Just when I start to think that the winds of change are at gale levels (gale-ity?).  That my school district is a region where college-educated parents will come to raise their kids on books and high expectations.  Just when I start to assume my students live in an area that prides itself more on academic success than being able to identify with Lynyrd Skynyrd songs, a student opens his wallet and shows me pictures of his pet squirrel.


Suddenly, I’m reminded that this place hasn’t changed too much, but that is precisely why I love it and think these kids are just as neat as can be.  Ok, I’m done with the NPR-esque attitude of “ain’t these backwater folk intriguingly droll?”  I’m going to listen to that new Kid Rock song that I so totally identify with, because, you know, I did stuff with my teenage friends while music played in the background, too. Ugh.
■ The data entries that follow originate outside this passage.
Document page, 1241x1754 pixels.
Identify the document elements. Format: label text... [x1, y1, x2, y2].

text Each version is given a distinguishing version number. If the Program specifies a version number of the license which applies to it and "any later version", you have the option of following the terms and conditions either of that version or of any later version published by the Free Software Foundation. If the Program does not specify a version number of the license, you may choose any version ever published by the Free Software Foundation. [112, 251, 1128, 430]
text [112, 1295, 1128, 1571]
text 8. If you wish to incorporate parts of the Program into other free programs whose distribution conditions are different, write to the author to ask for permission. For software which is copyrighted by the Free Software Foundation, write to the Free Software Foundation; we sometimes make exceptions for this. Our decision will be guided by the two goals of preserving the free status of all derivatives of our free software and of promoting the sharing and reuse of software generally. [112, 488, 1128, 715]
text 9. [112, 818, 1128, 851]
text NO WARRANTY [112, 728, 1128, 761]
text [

The First Weeks of School: Ch-ch-ch-ch-changes

There’s some excitement in the air (for me, at least) with this new school year.  Still very much a new teacher–although with six months of combat experience (metaphor!) already–I’m trying to figure out how to best manage my time, challenge my students, etc.  These first couple weeks back at school have already shown me a lot:


Don’t Get Too Comfortable

My schedule and rosters didn’t stop adjusting until this third week of school, and my schedule now is way different from what I was told last June.  The trailer I was assigned for the entire day became the trailer I’m in for 3rd-5th periods.  The co-teacher I was excited to work with every period became the co-teacher I only see 1st and 6th periods.  New faces would replace ones that were just getting familiar, and my seating charts became unalphabetized quickly.  I can’t imagine how daunting of a task it is to shuffle 2000 kids around with the schedules they need and desire.  It makes my head hurt just thinking about it, so I’ve been careful not to complain too much.


Regime Change

We’ve got a new principal.  Since this is my first beginning of a school year, I can’t tell if it was him or just the excitement of a new year, but the faculty seemed pretty fired up during pre-planning.  All of the assistant principals (what ever happened to “vice principals”?) had an energy I’d never seen in them before.  It’s making for a nice place to work so far.
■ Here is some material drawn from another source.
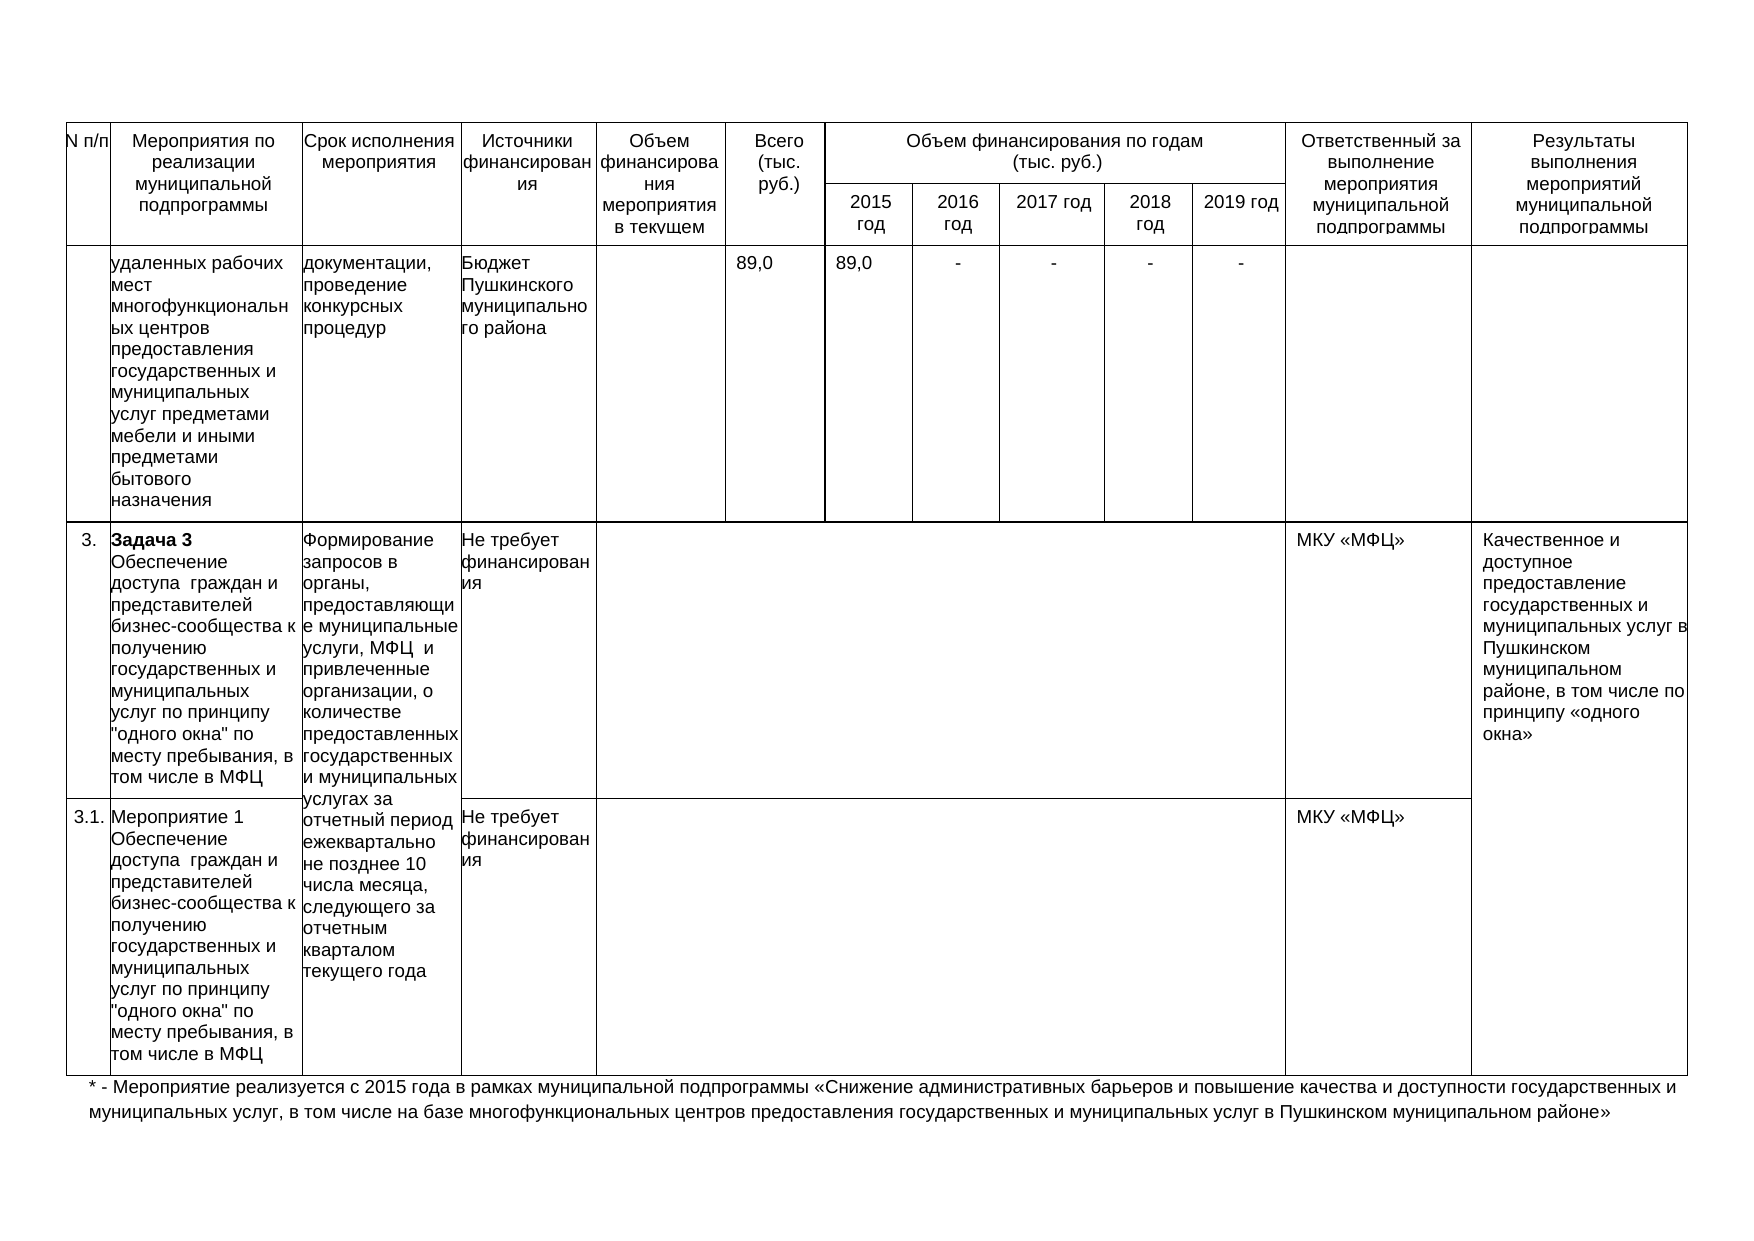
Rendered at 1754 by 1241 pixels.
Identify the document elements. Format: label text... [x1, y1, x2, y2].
As of now, the new principal hasn’t said a word to me.  To be fair, I’ve passed him in the halls with nothing to say myself.  I’d love to make a good impression somehow to establish a reputation beyond the guy who almost got fired last year because he sucked so bad.
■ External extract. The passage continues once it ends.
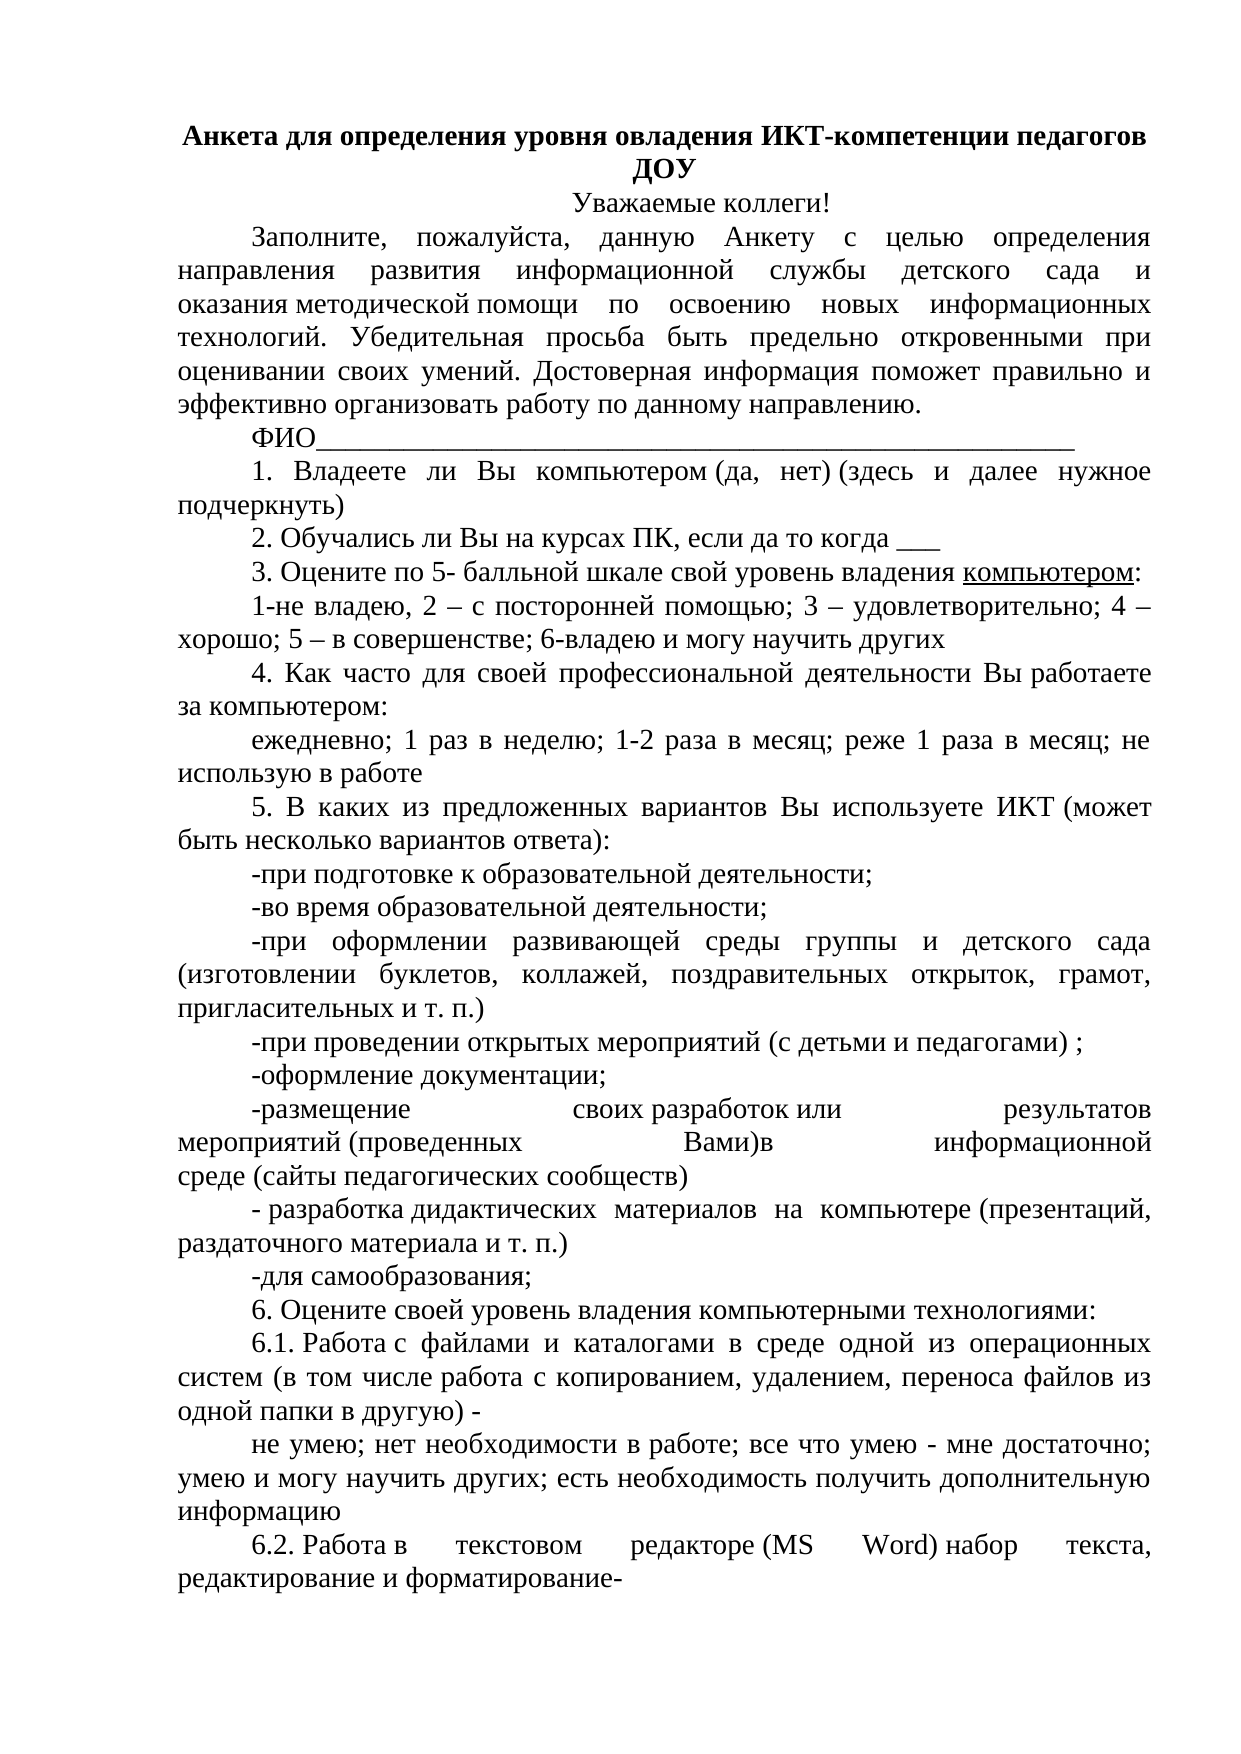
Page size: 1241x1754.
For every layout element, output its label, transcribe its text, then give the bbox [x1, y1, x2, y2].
Those assistant principals, as promised, are visiting our classrooms often this year.  Three weeks in, I’ve been observed three times.  Right now, they’re mostly looking for how the classroom is set up: standards posted, essential question on the board, etc.  Soon, though, they’ll start assessing how I’m doing my job.  It may seem intrusive and rude to pop in on teachers so often, but I actually like it.  Knowing that they’re coming in that often will keep me on my toes with a good lesson every day (hopefully) and will hopefully give students another figure of care and authority in the building.


It’s Still Hard

Teaching’s very difficult, and the problems I had last year are still issues (although much less dramatic).  I still can’t bring myself to sit down and plan lessons weeks in advance, and  I’m struggling with a few rowdier classes, trying to figure out a way to get them to stay attentive.  I’m happy to have the same grades I taught last year so I can repeat some of the lessons, but I’ve got a feeling I’ll be ready for any group besides freshmen after this year.  I adore them, but they’re an exercise in stress management, and I’m much more interested in helping students learn to craft and edit an essay rather than teaching them what a paragraph is.


That said, I have one of the coolest jobs in the world.  Granted, I’m not making movies or managing a professional wrestler (best job every), but teaching is an awesome career, and I’ve thought that to myself quite a few times this year.


[I’ll try to stay a little more current for all zero of my readers, but as you can see from this post, most of my thoughts so far have been pretty standard stuff, barely worth posting.  I’m still a new teacher, though, so expect some revelations showing up soon.]